Though a contemporary of such Nouvelle Vague filmmakers as Chabrol, Godard and Truffaut, Jacques Demy eschewed their tendency towards heavy, realistic dramas centered the ills of the contemporary world. His best loved films were romantic, lyrical and fairytale like, but always imbued with dark undercurrents of psychological realism. Like other New Wave directors, Demy was passionate about cinema, particularly Hollywood musicals, which he paid specific tribute to in Les Desmoiselles de Rochefort. In the early ’50s, Demy assisted animator Paul Grimault and documentarist Georges Rouquier.

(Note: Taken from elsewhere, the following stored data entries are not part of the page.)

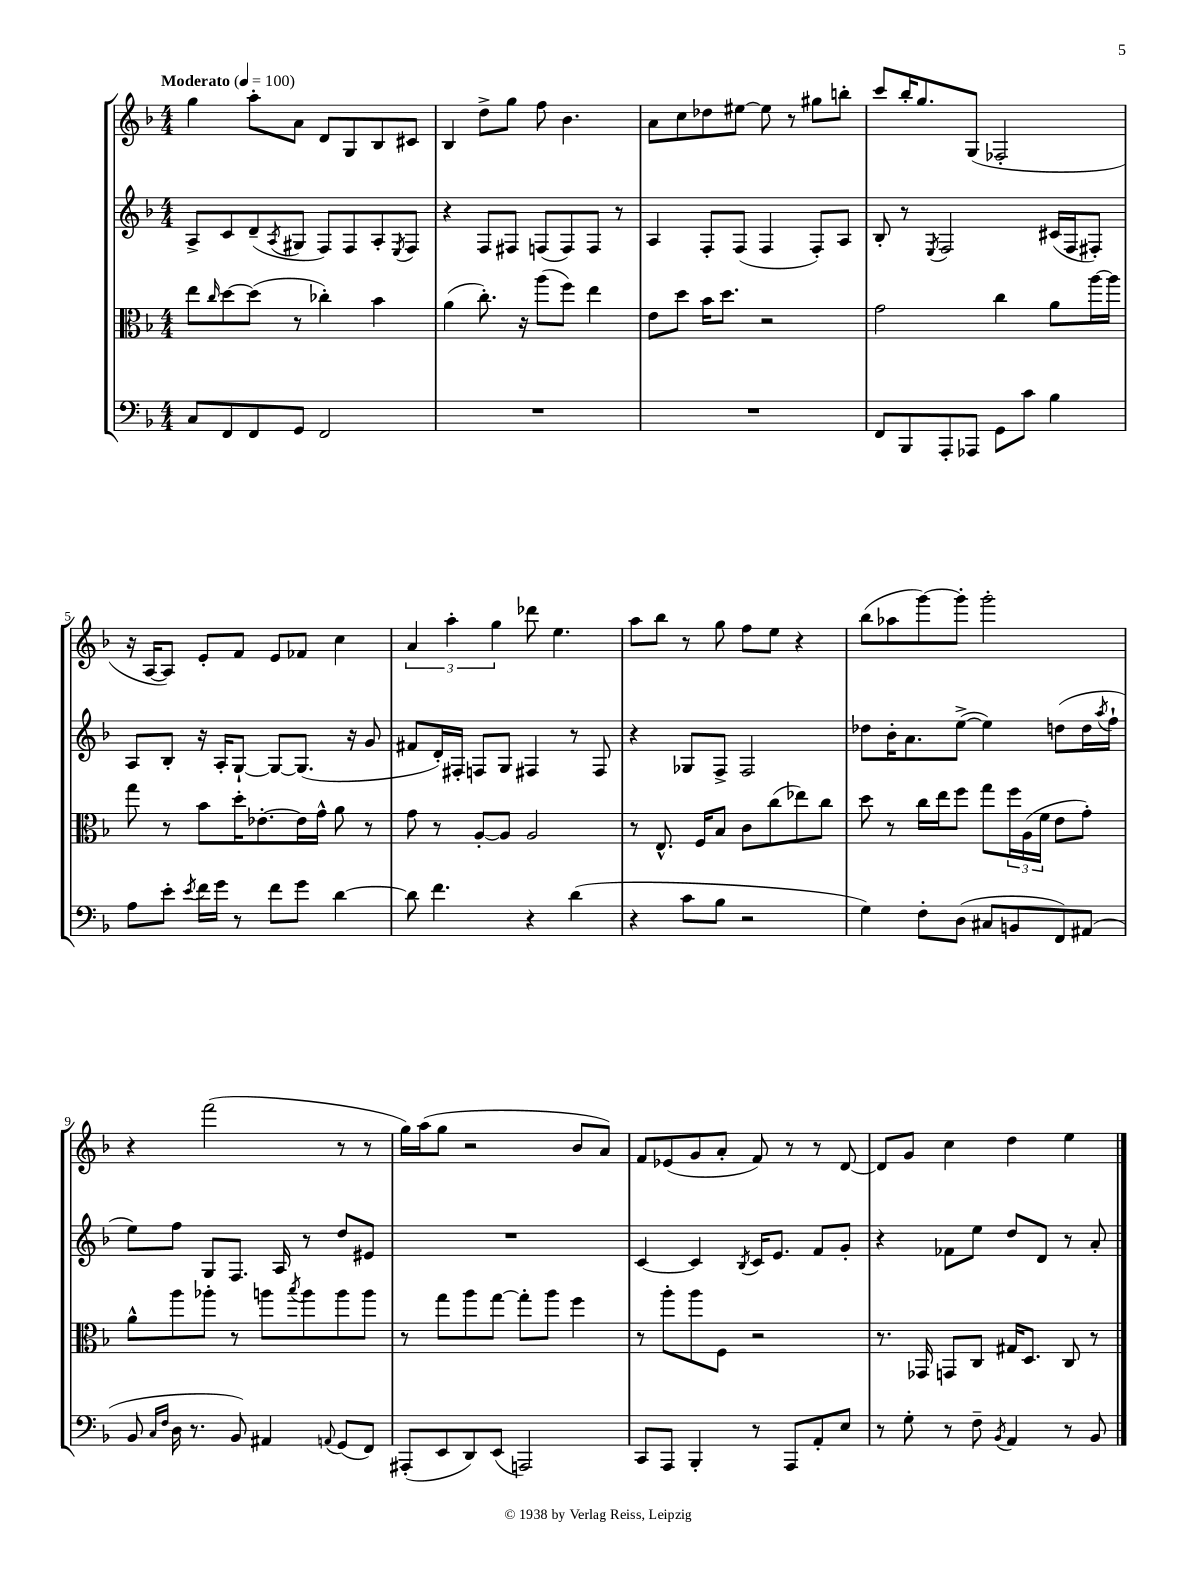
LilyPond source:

<<
\new StaffGroup <<
\new Staff = "s0" {
    \clef treble \key f \major \numericTimeSignature \time 4/4 \tempo "Moderato" 4 = 100
    g''4 a''8-. a'8 d'8 g8 bes8 cis'8 |
    bes4 d''8-> g''8 f''8 bes'4. |
    a'8 c''8 des''8 eis''8~ eis''8 r8 gis''8 b''8-. |
    c'''8 bes''16-. g''8. g8( fes2-. |
    r16 a16~ a8) e'8-. f'8 e'8 fes'8 c''4 |
    \tuplet 3/2 { a'4 a''4-. g''4 } des'''8 e''4. |
    a''8 bes''8 r8 g''8 f''8 e''8 r4 |
    bes''8( aes''8 g'''8~) g'''8-. g'''2-. |
    r4 f'''2( r8 r8 |
    g''16) a''16( g''8 r2 bes'8 a'8) |
    f'8 ees'8( g'8 a'8-. f'8) r8 r8 d'8~ |
    d'8 g'8 c''4 d''4 e''4 \bar "|." |
}
\new Staff = "s1" {
    \clef treble \key f \major \numericTimeSignature \time 4/4
    a8-> c'8 d'8--( \acciaccatura { a8 } gis8 f8) f8 a8-. \acciaccatura { e8 } f8 |
    r4 f8 fis8 f8( f8) f8 r8 |
    a4 f8-. f8( f4 f8-.) a8 |
    bes8-. r8 \acciaccatura { e8 } f2 cis'16( f16 fis8-.) |
    a8 bes8-. r16 a16-. g8~-! g8~ g8.( r16 g'8 |
    fis'8 d'16-.) fis16-. f8 g8 fis4 r8 fis8 |
    r4 ges8 f8-> f2 |
    des''8 bes'16-. a'8. e''8~->( e''4) d''8( d''16 \acciaccatura { a''8 } f''16-! |
    e''8) f''8 g8 f8. a16 r8 d''8 eis'8 |
    R1 |
    c'4~ c'4 \acciaccatura { bes8 } c'16 e'8. f'8 g'8-. |
    r4 fes'8 e''8 d''8 d'8 r8 a'8-. \bar "|." |
}
\new Staff = "s2" {
    \clef alto \key f \major \numericTimeSignature \time 4/4
    e''8 \grace { c''16 } d''8~ d''8( r8 ces''4-.) bes'4 |
    a'4( c''8.-.) r16 a''8( f''8) e''4 |
    e'8 d''8 bes'16 d''8. r2 |
    g'2 c''4 a'8 a''16~ a''16 |
    g''8 r8 bes'8 d''16-. ees'8.~-. ees'16 g'16-^ a'8 r8 |
    g'8 r8 a8~-. a8 a2 |
    r8 e8.-^ f16 bes8 c'8 c''8( ees''8) c''8 |
    d''8 r8 c''16 e''16 f''8 g''8 \tuplet 3/2 { f''16 a16( f'16 } e'8 g'8-.) |
    a'8-^ a''8 aes''8-. r8 a''8 \acciaccatura { bes''8 } a''8 a''8 a''8 |
    r8 g''8 a''8 g''8~ g''8-. a''8 f''4 |
    r8 a''8-. a''8 f8 r2 |
    r8. ges,16 g,8 c8 gis16 d8. c8 r8 \bar "|." |
}
\new Staff = "s3" {
    \clef bass \key f \major \numericTimeSignature \time 4/4
    c8 f,8 f,8 g,8 f,2 |
    R1 |
    R1 |
    f,8 bes,,8 a,,8-. aes,,8 g,8 c'8 bes4 |
    a8 e'8-. \acciaccatura { e'8 } f'16 g'16 r8 f'8 g'8 d'4~ |
    d'8 f'4. r4 d'4( |
    r4 c'8 bes8 r2 |
    g4) f8-. d8( cis8 b,8 f,8) ais,8( |
    bes,8 \grace { c16 f16 } d16 r8. bes,8) ais,4 \appoggiatura { a,8 } g,8( f,8) |
    ais,,8-.( e,8 d,8) e,8( a,,2) |
    c,8 a,,8 bes,,4-. r8 a,,8 a,8-. e8 |
    r8 g8-. r8 f8-- \acciaccatura { bes,8 } a,4 r8 bes,8 \bar "|." |
}
>>
>>
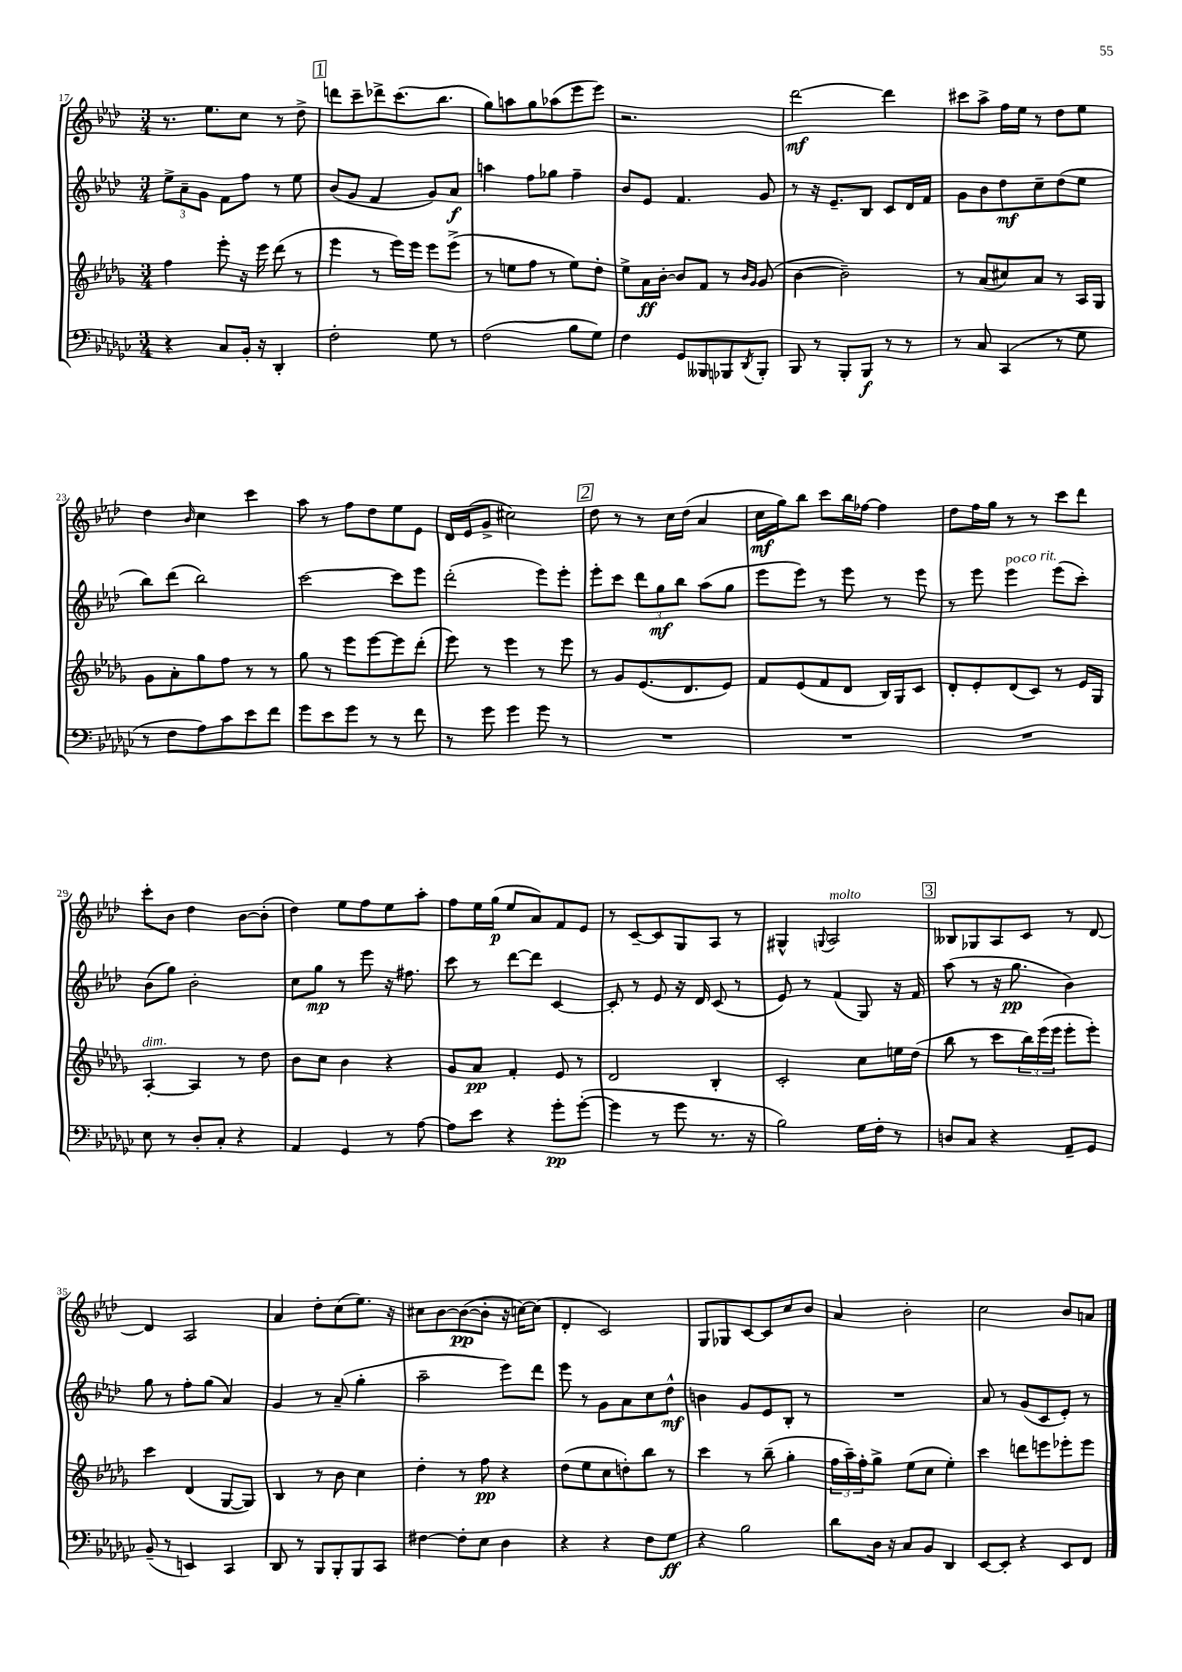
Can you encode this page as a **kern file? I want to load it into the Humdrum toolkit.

**kern	**kern	**kern	**kern
*staff4	*staff3	*staff2	*staff1
*clefF4	*clefG2	*clefG2	*clefG2
*k[b-e-a-d-g-c-]	*k[b-e-a-d-g-]	*k[b-e-a-d-]	*k[b-e-a-d-]
*M3/4	*M3/4	*M3/4	*M3/4
4r	4ff\	12ee-^\L	8.r
.	.	12a-~\	.
.	.	12g\J	.
.	.	.	8.ee-\L
8C-/L	8eee-'\	8f\L	.
16BB-'/Jk	16r	8ff\J	8cc\J
16r	16eee-\	.	.
4DD-'/	(8ddd-\	8r	8r
.	8r	8ee-\	8dd-^\
=	=	=	=
2F'\	4eee-\	(8b-/L	8ddd\L
.	.	8g/J	8ccc~\
.	8r	4f/	8ddd-^\
.	16eee-\LL)	.	(8.ccc\
.	16eee-\JJ	.	.
8G-\	8eee-\L	8g/L)	.
.	.	.	8.bb-\J
8r	(8eee-^\J	8a-/J	.
=	=	=	=
(2F\	8r	4aa\	8gg\L)
.	8ee\L	.	8aa\
.	8ff\J	8ff\L	8gg\
.	8r	8gg-\J	(8aa-\
8B-\L	8ee\L)	4ff~\	8eee-\
8G-\J)	8dd-'\J	.	8eee-\J)
=	=	=	=
4F\	8ee-^\L	8b-/L	2.r
.	16a-\L	8e-/J	.
.	[16b-'\JJ	.	.
8GG-/L	8b-/]L	4.f/	.
8BBB--/	8f/J	.	.
8BBB-/	8r	.	.
.	16qqb-/LL	.	.
8qDD-/	16qqg-/JJ	.	.
8BBB-'/J	(8g-/	8g/	.
=	=	=	=
8BBB-/	[4b-\	8r	[2ddd-\
8r	.	16r	.
.	.	8.e-~/L	.
8BBB-'/L	2b-~\])	.	.
8BBB-/J	.	8B-/J	.
8r	.	8c/L	4ddd-\]
8r	.	16d-/L	.
.	.	16f/JJ	.
=	=	=	=
8r	8r	8g\L	8ccc#\L
8C-/	(8a-/L	8b-\	8aa-^\J
(4CC-/	8cc#/)	8dd-\	16ff\LL
.	.	.	16ee-\JJ
.	8a-/J	8cc~\	8r
8r	8r	(8dd-\	8dd-\L
8G-\	16A-/LL	8ee-\J	8ee-\J
.	16G-/JJ	.	.
=	=	=	=
8r	8g-\L	8bb-\L)	4dd-\
8F\L	8a-'\	(8ddd-\J	.
.	.	.	16qqb-/
8A-\)	8gg-\	2bb-\)	4cc\
8c-\	8ff\J	.	.
8e-\	8r	.	4ccc\
8f\J	8r	.	.
=	=	=	=
8g-\L	8gg-\	[2ccc\	8aa-\
8e-\	8r	.	8r
8g-\J	8eee-\L	.	8ff\L
8r	[8eee-\	.	8dd-\
8r	8eee-\]	8ccc\]L	8ee-\
8f\	(8ddd-'\J	8eee-\J	8e-\J
=	=	=	=
8r	8eee-\)	(2ddd-'\	16d-/LL
.	.	.	(16e-/J
8g-\	8r	.	8g^/J
4g-\	4eee-\	.	2cc#\)
8g-\	8r	8eee-\L)	.
8r	8eee-\	8eee-'\J	.
=	=	=	=
2.r	8r	8eee-'\L	8dd-\
.	8g-/L	8ccc\J	8r
.	(8.e-/	12ddd-\L	8r
.	.	12gg\	.
.	.	.	16cc\LL
.	.	12bb-\J	.
.	8.d-/	.	(16dd-\JJ
.	.	(8aa-\L	4a-/
.	8e-/J)	8gg\J	.
=	=	=	=
2.r	8f/L	8eee-\L	16cc\LL
.	.	.	16gg\J)
.	(8e-/	8eee-\J)	8bb-\J
.	8f/	8r	8ccc\L
.	8d-/J	8eee-\	16bb-\L
.	.	.	[16ff-\JJ
.	16B-/LL)	8r	4ff-\]
.	16G-/J	.	.
.	8c/J	8eee-\	.
=	=	=	=
2.r	8d-'/L	8r	8dd-\L
.	8e-'/	8eee-\	16ff\L
.	.	.	16gg\JJ
.	(8d-/	4eee-\	8r
.	8c/J)	.	8r
.	8r	(8eee-\L	8ccc\L
.	16e-/LL	8ccc'\J)	8ddd-\J
.	16G-/JJ	.	.
=	=	=	=
8E-\	[4A-'/	(8b-\L	8ccc'\L
8r	.	8gg\J)	8b-\J
8D-'/L	4A-/]	2b-'\	4dd-\
8C-'/J	.	.	.
4r	8r	.	[8b-\L
.	8dd-\	.	(8b-'\]J
=	=	=	=
4AA-/	8b-\L	8cc\L	4dd-\)
.	8cc\J	8gg\J	.
4GG-/	4b-\	8r	8ee-\L
.	.	8eee-\	8ff\
8r	4r	16r	8ee-\
.	.	8.ff#\	.
[8A-\	.	.	8aa-'\J
=	=	=	=
8A-\]L	8g-/L	8ccc\	8ff\L
8e-\J	8a-/J	8r	16ee-\L
.	.	.	(16gg\JJ
4r	4f'/	[8ddd-\L	8ee-/L
.	.	8ddd-\]J	8a-/)
8g-'\L	8e-/	[4c/	8f/
([8g-'\J	8r	.	8e-/J
=	=	=	=
4g-\]	2d-/	8c'/]	8r
.	.	8r	[8c~/L
8r	.	8e-/	8c/]
8g-\	.	16r	8G/
.	.	16d-/	.
8.r	4B-'/	(8c/	8A-/J
.	.	8r	8r
16r	.	.	.
=	=	=	=
2B-\)	2c'/	8e-/)	4G#^^/
.	.	8r	.
.	.	.	8qqG/
.	.	(4f/	2A-/
16G-\LL	8cc\L	8G/)	.
16F'\JJ	.	.	.
8r	16ee\L	16r	.
.	(16dd-\JJ	16f/	.
=	=	=	=
8D/L	8bb-\	(8aa-\	8B--/L
8C-/J	8r	8r	8G-/
4r	8ccc\L	16r	8A-/
.	.	8.gg\	.
.	24bb-\L)	.	8c/J
.	(24eee-\	.	.
.	24eee-\JJ	.	.
8AA-~/L	8eee-'\L	4b-\)	8r
8GG-/J	8eee-'\J)	.	[8d-/
=	=	=	=
(8BB-~/	4ccc\	8gg\	4d-/]
8r	.	8r	.
4EE/)	(4d-/	8ff'\L	2A-/
.	.	(8gg\J	.
4CC-/	[8G-/L	4a-/)	.
.	8G-/]J)	.	.
=	=	=	=
8DD-/	4B-/	4g/	4a-/
8r	.	.	.
8BBB-/L	8r	8r	8dd-'\L
8BBB-'/	8b-\	(8a-~/	(8cc\
8BBB-/	4cc\	4gg'\	8.ee-\J)
8CC-/J	.	.	.
.	.	.	16r
=	=	=	=
[4F#\	4dd-'\	2aa-~\	8cc#\L
.	.	.	[8b-\
8F#'\]L	8r	.	(8b-\_
8E-\J	8ff\	.	8b-'\]J
4D-\	4r	8eee-\L)	16r
.	.	.	[16cc\LK)
.	.	8ddd-\J	(8cc\]J
=	=	=	=
4r	(8dd-\L	8eee-\	4d-'/
.	8ee-\	8r	.
4r	8cc\	8g\L	2c/)
.	8dd'\)	8a-\	.
8F\L	8bb-\J	8cc\	.
8G-\J	8r	8dd-^^\J	.
=	=	=	=
4r	4ccc\	4b\	8G/L
.	.	.	8G-/
2B-\	8r	8g/L	[8c/
.	(8bb-~\	8e-/	8c/]
.	4gg-'\	8B-'/J	8cc/
.	.	8r	8b-/J
=	=	=	=
8d-\L	24ff\LL	2.r	4a-/
.	24aa-~\)	.	.
.	24ff'\J	.	.
16D-\Jk	8gg-^\J	.	.
16r	.	.	.
8C-/L	(8ee-\L	.	2b-'\
8BB-/J	8cc\J	.	.
4DD-/	4ee-'\)	.	.
=	=	=	=
[8EE-/L	4ccc\	8a-/	2cc\
8EE-'/]J	.	8r	.
4r	8ddd\L	(8g/L	.
.	8eee\	8c/	.
8EE-/L	8eee-'\	8e-'/J)	8b-/L
8FF/J	8eee-\J	8r	8a/J
==	==	==	==
*-	*-	*-	*-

He began directing shorts in the mid ’50s with Le Sabotier Du Val De Loire and Le Bel Indifférent. Demy made his feature debut in 1961 with the popular romance Lola. Dedicated to Max Ophuls and his film Lola Montes, Demy’s first film is still considered by many to be his finest. Demy topped that success with the international hit Les Parapluies De Cherbourg (aka The Umbrellas of Cherbourg), a low-key and beautifully stylized romantic musical by Michel Legrand (who had scored Demy’s shorter works) in which all of the players sang their lines against a paradise of quaint buildings painted in pastels. The film was a great success and remains one of Demy’s best known films. In hopes of recapturing that success, he and Legrand again teamed up for Les Desmoiselles De Rochefort (aka The Young Girls of Rochefort) with Gene Kelly. His notable later films include the handsome fairy tales Peau D’Ane (aka Donkey Skin) and The Pied Piper of Hamelin (aka The Pied Piper); the comedy L’Évenement Le Plus Important Depuis Que L’Homme A Marché Sur La Lune (aka A Slightly Pregnant Man) with Marcello Mastroianni; Parking, his Doors-inspired remake of Cocteau’s Orphée; La Table Tournante, a live-action-and-animation mix reteaming Demy and Paul Grimault; and Demy’s last film, the Yves Montand musical Trois Places Pour Le 26. Following Demy’s death in late 1990 of a cerebral hemorrhage, his widow Agnes Varda, a filmmaker in her own right, began making documentary tributes to her beloved and influential husband the most famous of which is the docudrama.